1) Nefsi Emare: Devamlı kötü işler emreden nefis demektir. Bu nefsin sıfatı, hep kötü işleri istemektir. Kötü işleri güzel görür, kalbi devamlı o tarafa çeker. Ahiret derdi, ölüm düşüncesi, hesap sorgusu, azap kaygısı yoktur. Sadece keyfini, şehvetini, rahatını düşünür. Buna ulaşmak için helal haram diye sınır taşımaz. Her yolu kullanmak ister.
Kur’an-ı Kerim’de “Hiç şüphesiz nefis devamlı kötülüğü emreder. Rabbimin acıyıp korudukları müstesna” (Yusuf 12/53) ayeti bu sıfattaki nefsi tanıtmaktadır. Kâfirlerin, münafıkların ve devamlı günaha dalan kimselerin nefsi bu sıfattadır. Bunun tedavisi, samimi tövbe ve terbiyedir.
2) Nefsi Levvame: Kendini kınayan, kötüleyen, azarlayan nefis demektir. Tövbe ve terbiye ile bir derece uyanan nefis, bu merhalede kendi işlediği kötülükleri önce zevk alıp yapsa da peşinden pişman olur, kendisini kınar yapmamak için karar verir. Ancak günah önüne gelince duramaz, yine içine düşer. Sonra pişman olur. İyilik ile kötülük arasında bocalar durur. Eğer nefs, ilahi rahmet ve manevi bir feyiz ile desteklenirse bu halden kurtulur. Kuran-ı Kerim’de: “Kıyamet gününde ve devamlı kendini kınayan nefse yemin ederim ki” (Kıyame 75/1-2) ayeti bu sıfattaki nefse işarettir.
3) Nefsi Mülhime: İlham, feyiz ve keşfe ulaşan ve hayırda kalbe yoldaş olan nefis demektir. Nefis tövbe ve günahların ağırlığından ve şehvet batağından kurtulup itaate yönelirse, ilham ve feyz almaya kabiliyet kazanır. Artık, haramdan kaçar, hayra koşar. İbadet ve zikirden lezzet alır. Kalbinde ilahî aşk ateşi parlamaya başlar. Bu nur ile iyi ve kötüyü seçer. Ancak şeytan bu kimsenin de kalbine girmeye yol arar; peşini bırakmaz. Onu günah ile kandıramazsa, ibadetleri için kandırmaya çalışır. Ona “insanlar helakta ama sen kurtuldun” der. Hak’tan koparmaya uğraşır. Bu yoldaki hak yolcusu manevi terbiye altına girerse tehlikeden kurtulur. Yoksa gizli yollarla tehlikeli hallere düşme ihtimali mevcuttur.

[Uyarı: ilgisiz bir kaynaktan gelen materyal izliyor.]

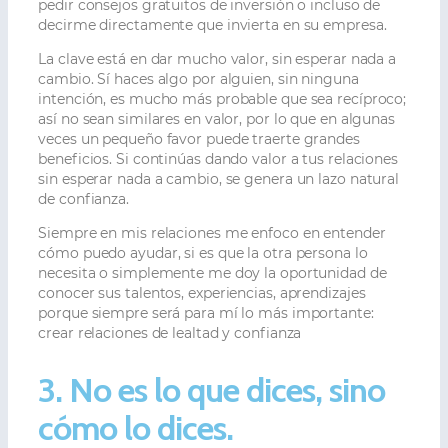
pedir consejos gratuitos de inversión o incluso de
decirme directamente que invierta en su empresa.
La clave está en dar mucho valor, sin esperar nada a
cambio. Sí haces algo por alguien, sin ninguna
intención, es mucho más probable que sea recíproco;
así no sean similares en valor, por lo que en algunas
veces un pequeño favor puede traerte grandes
beneficios. Si continúas dando valor a tus relaciones
sin esperar nada a cambio, se genera un lazo natural
de confianza.
Siempre en mis relaciones me enfoco en entender
cómo puedo ayudar, si es que la otra persona lo
necesita o simplemente me doy la oportunidad de
conocer sus talentos, experiencias, aprendizajes
porque siempre será para mí lo más importante:
crear relaciones de lealtad y confianza
3. No es lo que dices, sino
cómo lo dices.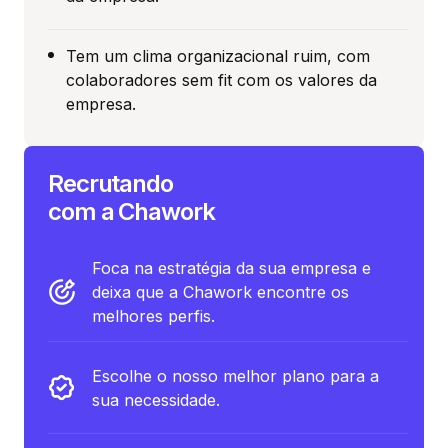
Tem um clima organizacional ruim, com
colaboradores sem fit com os valores da
empresa.
Recrutando
com a Chawork
Foca na estratégia da sua empresa e
deixa que a Chawork encontre os
melhores perfis.
Escolhe o nosso melhor plano para a
sua necessidade.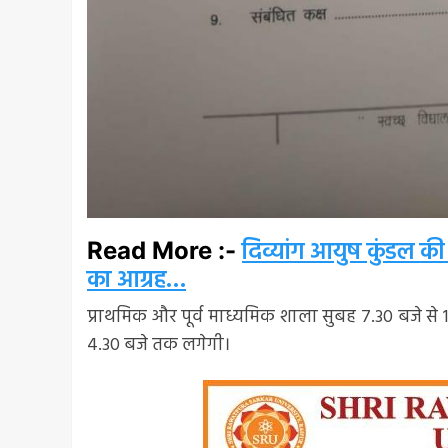
दिव्यांग आयुष कुंडल की 
Read More :-
का आग्रह…
प्राथमिक और पूर्व माध्यमिक शाला सुबह 7.30 बजे से 
4.30 बजे तक लगेगी।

4) Nefsi Mutmainne: Huzur bulmuş, sakin olmuş, rahatlamış, ıstırabı dinmiş, şek ve şüphesi gitmiş nefis demektir. Bu mertebe Yüce Allah’a dostluk yani velayet mertebesidir. Bu merhalde nefis, kalple birlikte bütün ilahî emirlere sevgiyle uyar. Şek ve şüphesi kalmaz ıstıraptan kurtulur. Manevî tecellilere ulaşır; feyizlenir, tatlanır, artık her işte cenabı Hakkın rızasını hedef alır. Ona teslim olur. İtaati süreklidir. Kur’ân-ı Hakim’de, “Ey mutmain olmuş Allah ile huzur ve sükûna ulaşmış nefis. Sen onran razı, O da senden razı olarak Rabb’ine dön. Gir Salih kullarımın arasına; gir cennetime.” (Fecr 89/27) ayetiyle anlatılan nefis, Allah aşkı ve zikri ile mutmain olmuş nefistir.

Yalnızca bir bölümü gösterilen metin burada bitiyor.